##### LISTED RECORDS
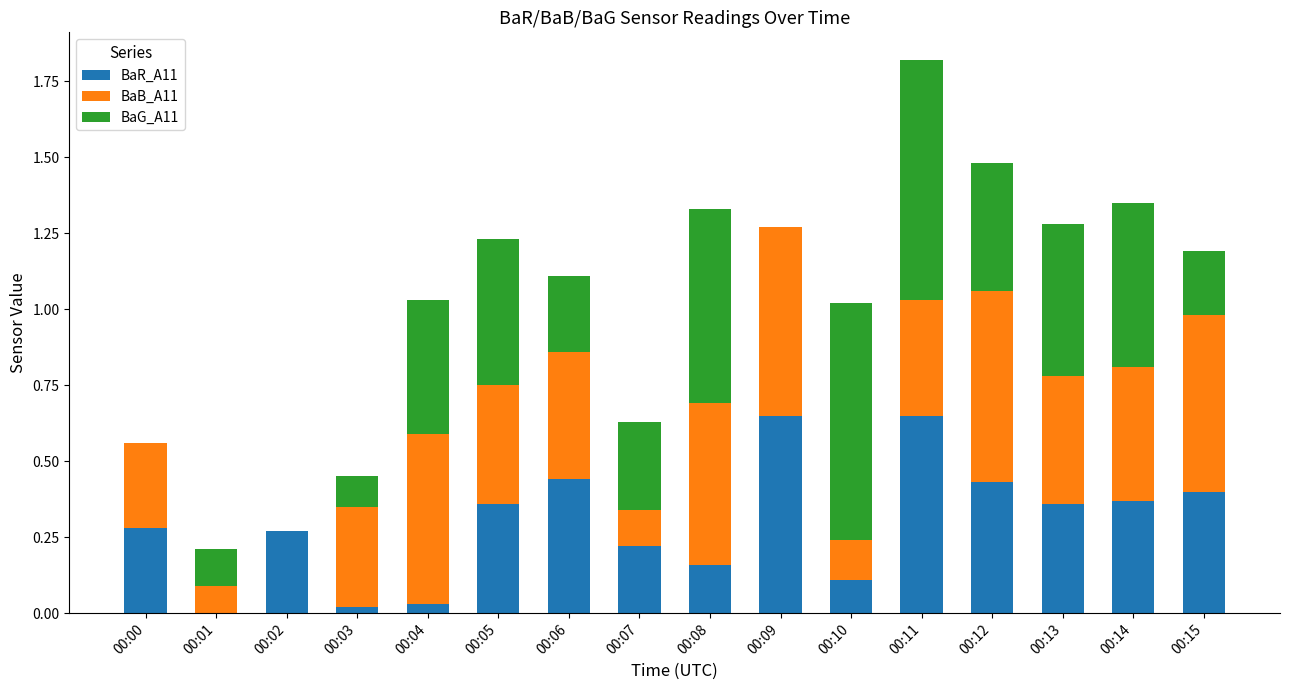

What are all the series names shown in the legend?

BaR_A11, BaB_A11, BaG_A11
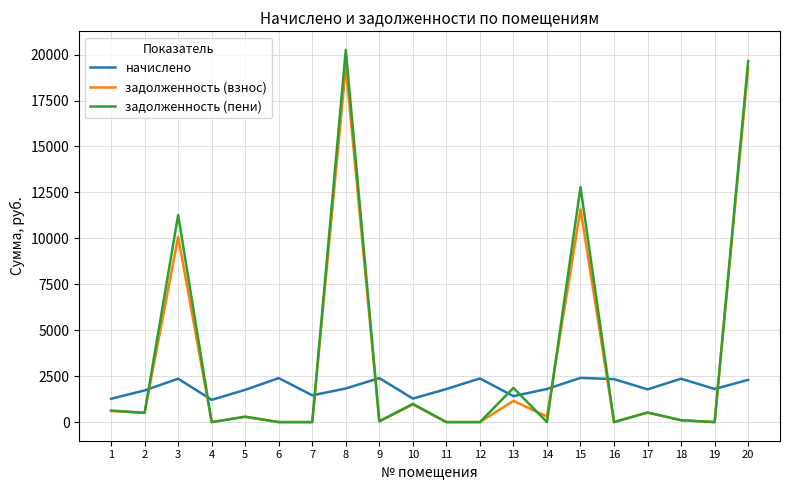

List the series in order of their peak value, lowest first.

начислено, задолженность (взнос), задолженность (пени)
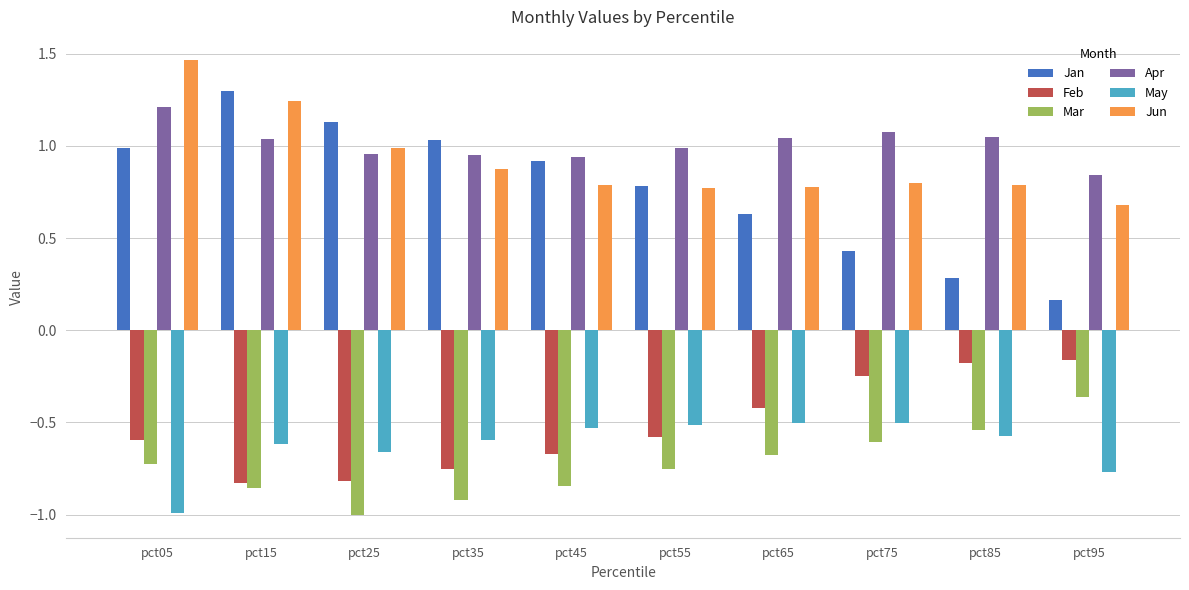

Which series has the largest total across all categories?

Apr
##########
» **DIRECTIONS**
Copy each of the items above word for word, leaving out the pictures.

» **RESPONSE AREA**
What are all the series names shown in the legend?

BaR_A11, BaB_A11, BaG_A11

List the series in order of their peak value, lowest first.

начислено, задолженность (взнос), задолженность (пени)

Which series has the largest total across all categories?

Apr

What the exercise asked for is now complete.